Catenaa, Friday, April 10, 2026– Taiwan Semiconductor Manufacturing Company(TSMC) reported first-quarter revenue on Friday, saying sales during the period climbed 35% on the continued strength of the ongoing global AI build-out.
The company’s revenue between January and March topped $35.7 billion, compared to estimates for the period. March revenue climbed 31% versus February and 45% versus March 2025.
The company will hold its first quarter earnings call on April 16.
The announcement is just the latest sign that global demand for AI chips shows no sign of abating for now.

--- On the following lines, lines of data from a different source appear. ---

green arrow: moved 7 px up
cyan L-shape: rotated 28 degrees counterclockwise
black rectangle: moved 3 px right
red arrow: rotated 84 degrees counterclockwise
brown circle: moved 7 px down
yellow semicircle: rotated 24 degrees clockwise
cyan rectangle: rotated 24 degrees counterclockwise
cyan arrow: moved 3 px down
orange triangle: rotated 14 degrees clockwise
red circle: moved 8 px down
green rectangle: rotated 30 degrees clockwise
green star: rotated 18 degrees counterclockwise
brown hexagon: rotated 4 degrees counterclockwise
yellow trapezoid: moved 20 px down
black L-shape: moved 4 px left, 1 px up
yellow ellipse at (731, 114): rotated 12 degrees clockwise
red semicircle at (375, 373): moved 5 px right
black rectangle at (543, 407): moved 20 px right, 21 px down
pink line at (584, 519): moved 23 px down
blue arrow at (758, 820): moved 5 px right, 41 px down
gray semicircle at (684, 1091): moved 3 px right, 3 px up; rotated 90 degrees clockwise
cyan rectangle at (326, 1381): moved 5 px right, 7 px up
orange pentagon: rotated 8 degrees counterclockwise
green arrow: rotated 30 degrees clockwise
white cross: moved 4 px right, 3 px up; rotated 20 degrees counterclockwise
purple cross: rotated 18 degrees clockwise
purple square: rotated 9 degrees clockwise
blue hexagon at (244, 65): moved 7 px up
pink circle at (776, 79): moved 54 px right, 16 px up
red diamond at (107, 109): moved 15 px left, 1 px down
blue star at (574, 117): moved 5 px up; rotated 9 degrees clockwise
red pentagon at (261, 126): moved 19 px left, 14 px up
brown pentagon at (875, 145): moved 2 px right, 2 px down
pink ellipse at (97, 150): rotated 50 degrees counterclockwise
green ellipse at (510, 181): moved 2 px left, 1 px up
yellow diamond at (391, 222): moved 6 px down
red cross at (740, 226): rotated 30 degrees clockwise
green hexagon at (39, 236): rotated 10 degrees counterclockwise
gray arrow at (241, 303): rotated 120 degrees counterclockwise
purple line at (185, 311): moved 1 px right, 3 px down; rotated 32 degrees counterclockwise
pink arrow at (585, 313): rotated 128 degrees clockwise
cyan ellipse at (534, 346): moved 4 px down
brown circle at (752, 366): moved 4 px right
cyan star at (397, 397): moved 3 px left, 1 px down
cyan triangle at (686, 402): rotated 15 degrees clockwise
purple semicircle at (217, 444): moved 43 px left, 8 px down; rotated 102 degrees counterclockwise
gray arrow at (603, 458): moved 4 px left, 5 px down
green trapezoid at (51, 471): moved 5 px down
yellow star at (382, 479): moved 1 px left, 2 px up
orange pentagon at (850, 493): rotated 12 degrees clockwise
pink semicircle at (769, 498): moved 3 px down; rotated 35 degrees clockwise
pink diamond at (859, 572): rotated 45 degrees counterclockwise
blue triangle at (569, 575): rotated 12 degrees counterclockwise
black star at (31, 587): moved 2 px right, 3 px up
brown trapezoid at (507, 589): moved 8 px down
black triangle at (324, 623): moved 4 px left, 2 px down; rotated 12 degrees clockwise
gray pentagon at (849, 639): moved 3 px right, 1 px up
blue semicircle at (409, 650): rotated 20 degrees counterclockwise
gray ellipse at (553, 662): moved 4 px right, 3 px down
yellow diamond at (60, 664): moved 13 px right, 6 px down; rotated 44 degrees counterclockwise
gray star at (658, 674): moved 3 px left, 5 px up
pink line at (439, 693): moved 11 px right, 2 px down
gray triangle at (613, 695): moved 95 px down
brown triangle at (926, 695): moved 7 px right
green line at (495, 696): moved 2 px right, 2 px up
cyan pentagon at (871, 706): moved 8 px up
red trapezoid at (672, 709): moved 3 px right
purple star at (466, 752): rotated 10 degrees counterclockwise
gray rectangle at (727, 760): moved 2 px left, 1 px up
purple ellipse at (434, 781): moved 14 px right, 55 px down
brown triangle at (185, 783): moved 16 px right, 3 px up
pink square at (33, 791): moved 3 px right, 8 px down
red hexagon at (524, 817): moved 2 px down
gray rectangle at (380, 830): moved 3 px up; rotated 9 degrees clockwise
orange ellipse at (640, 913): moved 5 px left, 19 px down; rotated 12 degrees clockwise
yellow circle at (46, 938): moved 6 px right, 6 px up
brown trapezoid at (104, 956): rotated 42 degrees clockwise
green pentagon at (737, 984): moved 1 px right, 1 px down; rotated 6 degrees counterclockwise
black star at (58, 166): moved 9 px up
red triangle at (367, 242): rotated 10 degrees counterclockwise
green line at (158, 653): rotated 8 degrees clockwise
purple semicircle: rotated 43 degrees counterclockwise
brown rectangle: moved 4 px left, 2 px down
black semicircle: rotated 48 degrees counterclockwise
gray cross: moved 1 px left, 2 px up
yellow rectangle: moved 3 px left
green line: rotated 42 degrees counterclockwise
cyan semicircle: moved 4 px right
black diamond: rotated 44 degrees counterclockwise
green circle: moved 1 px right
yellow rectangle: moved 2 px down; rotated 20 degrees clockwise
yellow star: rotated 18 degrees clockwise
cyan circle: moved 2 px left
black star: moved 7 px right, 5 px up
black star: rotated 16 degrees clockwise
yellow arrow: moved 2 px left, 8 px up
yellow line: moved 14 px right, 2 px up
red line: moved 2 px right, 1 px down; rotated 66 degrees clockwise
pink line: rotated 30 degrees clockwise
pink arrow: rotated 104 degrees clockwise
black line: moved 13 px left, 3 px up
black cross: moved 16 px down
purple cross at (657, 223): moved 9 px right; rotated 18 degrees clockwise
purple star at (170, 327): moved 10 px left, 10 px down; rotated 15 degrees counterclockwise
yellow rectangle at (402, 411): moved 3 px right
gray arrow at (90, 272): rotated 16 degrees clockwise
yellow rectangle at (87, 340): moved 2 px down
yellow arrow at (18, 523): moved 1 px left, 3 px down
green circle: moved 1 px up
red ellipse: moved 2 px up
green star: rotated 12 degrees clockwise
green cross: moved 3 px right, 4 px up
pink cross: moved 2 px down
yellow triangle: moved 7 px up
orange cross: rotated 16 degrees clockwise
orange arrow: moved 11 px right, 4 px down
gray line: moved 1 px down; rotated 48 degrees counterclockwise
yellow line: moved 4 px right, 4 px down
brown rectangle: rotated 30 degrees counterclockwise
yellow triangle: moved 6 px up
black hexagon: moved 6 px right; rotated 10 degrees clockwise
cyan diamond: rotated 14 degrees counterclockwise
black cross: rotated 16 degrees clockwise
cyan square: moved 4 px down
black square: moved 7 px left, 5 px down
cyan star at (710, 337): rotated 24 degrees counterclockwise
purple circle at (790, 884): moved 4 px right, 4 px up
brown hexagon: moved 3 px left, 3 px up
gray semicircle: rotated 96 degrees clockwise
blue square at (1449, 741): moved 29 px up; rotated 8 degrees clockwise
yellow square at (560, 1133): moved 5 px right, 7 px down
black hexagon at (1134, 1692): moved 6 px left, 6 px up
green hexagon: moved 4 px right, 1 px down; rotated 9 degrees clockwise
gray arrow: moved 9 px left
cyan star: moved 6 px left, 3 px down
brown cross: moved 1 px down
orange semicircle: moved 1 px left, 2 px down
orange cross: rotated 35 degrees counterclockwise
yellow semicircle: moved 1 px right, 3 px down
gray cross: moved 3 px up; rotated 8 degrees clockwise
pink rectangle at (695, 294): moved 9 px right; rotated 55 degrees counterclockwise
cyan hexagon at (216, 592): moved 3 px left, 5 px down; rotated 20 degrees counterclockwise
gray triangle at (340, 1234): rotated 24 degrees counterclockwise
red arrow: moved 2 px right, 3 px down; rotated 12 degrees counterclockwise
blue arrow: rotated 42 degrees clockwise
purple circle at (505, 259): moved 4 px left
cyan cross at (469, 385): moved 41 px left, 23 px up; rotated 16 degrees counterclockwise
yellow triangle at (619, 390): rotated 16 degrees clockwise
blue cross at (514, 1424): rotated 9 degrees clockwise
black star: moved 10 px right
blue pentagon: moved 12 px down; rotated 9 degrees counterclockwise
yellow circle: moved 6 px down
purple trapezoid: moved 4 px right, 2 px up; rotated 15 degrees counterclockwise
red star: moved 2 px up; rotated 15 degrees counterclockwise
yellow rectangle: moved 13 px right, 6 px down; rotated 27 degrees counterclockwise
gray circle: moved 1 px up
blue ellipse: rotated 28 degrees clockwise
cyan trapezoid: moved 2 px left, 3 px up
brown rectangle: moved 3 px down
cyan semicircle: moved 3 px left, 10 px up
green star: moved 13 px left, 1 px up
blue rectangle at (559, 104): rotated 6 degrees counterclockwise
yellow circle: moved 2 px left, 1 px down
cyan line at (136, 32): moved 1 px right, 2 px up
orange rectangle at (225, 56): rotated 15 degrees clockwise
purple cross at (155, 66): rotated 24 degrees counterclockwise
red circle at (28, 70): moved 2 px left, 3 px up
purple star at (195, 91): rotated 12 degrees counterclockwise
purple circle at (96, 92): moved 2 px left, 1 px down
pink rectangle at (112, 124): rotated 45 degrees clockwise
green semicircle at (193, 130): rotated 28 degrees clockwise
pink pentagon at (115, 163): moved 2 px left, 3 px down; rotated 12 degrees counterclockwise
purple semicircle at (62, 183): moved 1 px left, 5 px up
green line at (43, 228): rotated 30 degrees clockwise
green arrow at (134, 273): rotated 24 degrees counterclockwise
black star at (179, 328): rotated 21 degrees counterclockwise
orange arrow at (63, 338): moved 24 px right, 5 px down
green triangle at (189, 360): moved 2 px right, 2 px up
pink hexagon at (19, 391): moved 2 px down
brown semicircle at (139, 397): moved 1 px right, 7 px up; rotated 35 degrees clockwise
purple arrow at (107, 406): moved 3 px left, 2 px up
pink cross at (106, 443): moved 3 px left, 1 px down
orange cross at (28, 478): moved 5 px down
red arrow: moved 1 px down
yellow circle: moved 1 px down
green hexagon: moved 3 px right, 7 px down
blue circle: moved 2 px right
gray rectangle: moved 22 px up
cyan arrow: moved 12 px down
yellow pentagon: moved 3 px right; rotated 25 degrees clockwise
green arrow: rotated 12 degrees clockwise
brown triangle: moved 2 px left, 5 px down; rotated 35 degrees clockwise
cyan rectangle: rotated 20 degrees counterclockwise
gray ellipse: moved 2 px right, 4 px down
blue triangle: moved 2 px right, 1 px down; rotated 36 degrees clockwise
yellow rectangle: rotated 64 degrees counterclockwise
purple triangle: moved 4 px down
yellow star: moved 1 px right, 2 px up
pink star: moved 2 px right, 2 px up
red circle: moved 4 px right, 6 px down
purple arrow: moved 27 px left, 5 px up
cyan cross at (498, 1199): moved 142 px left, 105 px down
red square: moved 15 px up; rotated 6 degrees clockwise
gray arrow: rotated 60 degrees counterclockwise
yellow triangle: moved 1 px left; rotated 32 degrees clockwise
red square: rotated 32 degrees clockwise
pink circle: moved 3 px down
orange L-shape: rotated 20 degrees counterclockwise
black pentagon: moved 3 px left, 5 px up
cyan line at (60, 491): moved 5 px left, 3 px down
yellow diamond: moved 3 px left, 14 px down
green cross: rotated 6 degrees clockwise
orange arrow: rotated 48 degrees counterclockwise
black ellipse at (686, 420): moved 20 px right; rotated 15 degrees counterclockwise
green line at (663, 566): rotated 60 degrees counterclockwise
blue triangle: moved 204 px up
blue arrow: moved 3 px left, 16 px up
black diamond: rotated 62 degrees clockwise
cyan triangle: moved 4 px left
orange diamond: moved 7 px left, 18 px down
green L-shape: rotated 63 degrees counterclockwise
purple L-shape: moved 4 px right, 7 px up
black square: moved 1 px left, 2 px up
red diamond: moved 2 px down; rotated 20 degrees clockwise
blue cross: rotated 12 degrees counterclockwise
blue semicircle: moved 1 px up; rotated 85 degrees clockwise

On Wednesday, market research firm Gartner said worldwide semiconductor spending, including GPUs, memory, and storage chips, will reach $1.3 trillion in 2026, marking the largest growth in two decades.
That works out to a 64% year-over-year revenue increase for the chip industry.
TSMC is the world’s largest contract semiconductor manufacturer and serves as a barometer for the broader AI industry.
It produces processors for the likes of Nvidia and AMD, as well as Broadcom, which helps design chips for Google and is working to design chips for OpenAI.
TSMC has budgeted $52 billion to $56 billion in capital expenditure for 2026, roughly 30% more than last year, with Arizona capacity expansion accelerating alongside the ramp of its 2-nanometer node. Full quarterly results, including margin detail and updated guidance, are due April 16.
AI firms continue to deal with capacity constraints due to overwhelming demand for computing capabilities, forcing them to search for chips from a variety of sources.
That’s leading many of the world’s tech giants to not only snatch up Nvidia and AMD chips of their own, but also lean on contract cloud companies like CoreWeave that rent out processor capacity to customers.
On Friday, Anthropic announced it signed a multiyear agreement with CoreWeave, sending shares of the computing provider soaring 13%. CoreWeave is also working with Meta to power its AI services through December 2032.
And earlier this week, Anthropic said it’s working with Google and Broadcom to get access to 3.5 gigawatts worth of Google’s tensor processing units (TPUs).
Broadcom is also developing a custom chip for Anthropic rival OpenAI.
Projects like those and others will likely help continue to feed TSMC’s revenue growth in the months ahead.